Charles Li, the Chief Executive added: "Bringing HKEX and LSEG together will redefine global capital markets for decades to come. Both businesses have great brands, financial strength and proven growth track records. Together, we will connect East and West, be more diversified and we will be able to offer customers greater innovation, risk management and trading opportunities. A combined group will be strongly placed to benefit from the dynamic and evolving macroeconomic landscape, whilst enhancing the long-term resilience and relevance of London and Hong Kong as global financial centres."

Under the terms of the Proposed Transaction submitted to the Board of LSEG, LSEG shareholders would receive per LSEG share:

2,045 pence in cash and 2.495 newly issued HKEX shares

The Proposed Transaction implies a value for each LSEG share of c. 8,361 pence (based on the closing price of HK$245.20 per HKEX share on 10 September 2019 and a pound:HK$ exchange rate of pound1=HK$9.6865).

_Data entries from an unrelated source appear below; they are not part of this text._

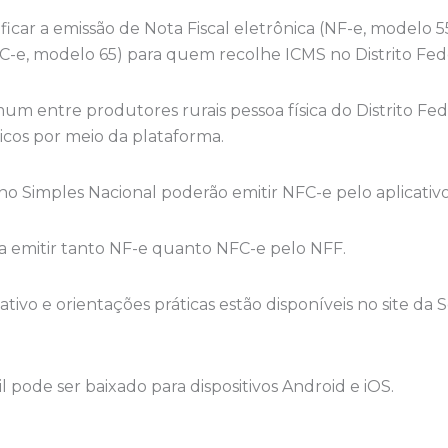
ficar a emissão de Nota Fiscal eletrônica (NF-e, modelo 5
-e, modelo 65) para quem recolhe ICMS no Distrito Fede
mum entre produtores rurais pessoa física do Distrito Fe
icos por meio da plataforma.
 Simples Nacional poderão emitir NFC-e pelo aplicativo
a emitir tanto NF-e quanto NFC-e pelo NFF.
tivo e orientações práticas estão disponíveis no site da
il pode ser baixado para dispositivos Android e iOS.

This would imply a value for the entire issued and to be issued ordinary share capital of LSEG (on the assumption that the listed share capital comprises 354,471,415 shares, post employee option exercise) of approximately pound29.6 billion, implying an enterprise value of pound31.6 billion (inclusive of net debt and other adjustments of approximately pound2.0 billion as at 30 June 2019)1. This represents:

- a premium of 22.9% to the closing share price of 6,804 pence per LSEG share on 10 September 2019;

- a premium of 22.4% to the volume weighted average closing price of 6,833 pence per LSEG share since 29 July 2019, the first trading date after the first announcement of the Refinitiv transaction, to 10 September 2019;

- a premium of 47.4% to the closing price of 5,672 pence per LSEG share on 26 July 2019, the last trading date before the first announcement of the Refinitiv transaction; and

- a multiple of 30.2x times 2018 reported earnings before interest, tax, depreciation, amortisation and impairments2.

HKEX says it intends to apply for a secondary listing of HKEX shares on the London Stock Exchange with effect from completion of the Proposed Transaction, reflecting HKEX's commitment to the UK.

HKEX said it reserves the right to change the terms of the Proposed Transaction and vary the form and/or mix of the consideration in the future as explained below.

The Proposed Transaction would be financed through a combination of existing HKEX cash resources and new credit facilities.

The Board of HKEX said it is confident that the Proposed Transaction would be highly compelling for LSEG shareholders, as well as for HKEX shareholders. HKEX said it intends to continue its dividend policy of paying regular dividends with a normal target pay-out ratio of 90% of the profits of the combined group.